ECONOMY

Primary surplus fight is shelved

Primary surplus fight is shelved

The government is preparing to table its revised midterm fiscal plan with no changes to the primary surplus targets for 2019 and 2020. It is expecting pressure from the country’s creditors as it has not yet figured out how the Social Solidarity Income (KEA, for people in dire financial need) for 2017 and 2018 will be financed.

The Finance Ministry has realized that putting up a fight to change the primary surplus targets would be time-consuming and pointless, with the Greek side almost certainly missing its target. The eurozone does not want this debate to open now, fearing that a drop in the targets would lead to the need for immediate new measures to lighten the Greek debt.

Economic Affairs Commissioner Pierre Moscovici recently conveyed that message to Athens, as did the representatives of eurozone governments in the most recent Euro Working Group, held last Monday. The ministry is expected to raise the issue again during talks between the country’s creditors and the government in Athens on September 12-16, but hopes of a positive outcome on reducing the primary surplus targets are low.
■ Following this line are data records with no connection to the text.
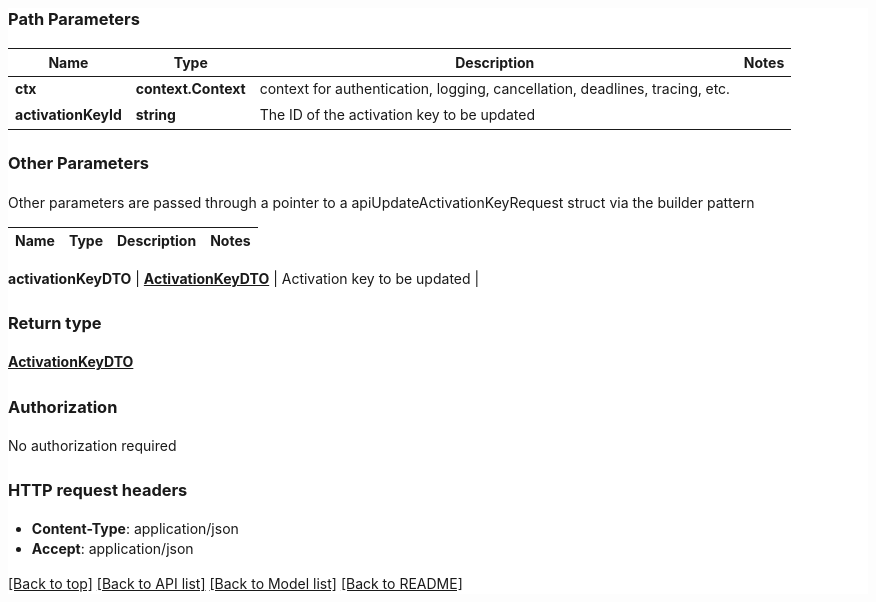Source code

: ### Path Parameters


Name | Type | Description  | Notes
------------- | ------------- | ------------- | -------------
**ctx** | **context.Context** | context for authentication, logging, cancellation, deadlines, tracing, etc.
**activationKeyId** | **string** | The ID of the activation key to be updated | 

### Other Parameters

Other parameters are passed through a pointer to a apiUpdateActivationKeyRequest struct via the builder pattern


Name | Type | Description  | Notes
------------- | ------------- | ------------- | -------------

 **activationKeyDTO** | [**ActivationKeyDTO**](ActivationKeyDTO.md) | Activation key to be updated | 

### Return type

[**ActivationKeyDTO**](ActivationKeyDTO.md)

### Authorization

No authorization required

### HTTP request headers

- **Content-Type**: application/json
- **Accept**: application/json

[[Back to top]](#) [[Back to API list]](../README.md#documentation-for-api-endpoints)
[[Back to Model list]](../README.md#documentation-for-models)
[[Back to README]](../README.md)

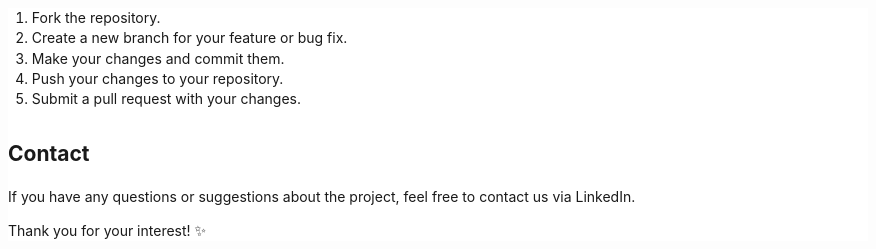 1. Fork the repository.
2. Create a new branch for your feature or bug fix.
3. Make your changes and commit them.
4. Push your changes to your repository.
5. Submit a pull request with your changes.

## Contact

If you have any questions or suggestions about the project, feel free to contact us via LinkedIn.

Thank you for your interest! ✨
As a result, the ministry is ready to submit the midterm plan with the same targets for 2019 and 2020, at 3.5 percent of gross domestic product. Ministry sources say that the issue will be approached again at a later date, when conditions are more favorable: “After all, the midterm plan is updated every year,” a source explained, suggesting that Athens has not given up on the idea just yet.

The midterm plan will head to Parliament at the same time as the draft budget, which must be submitted in a month’s time – by October 3. The submission of the midterm plan is among the prior actions required for the second review of the country’s third bailout to start, so it must be completed by the end of September, according to the agreement.

However, the plan also includes KEA, whose cost amounts to 900 million euros per annum. The government will immediately need to define the measures that will help finance it, particularly for 2018.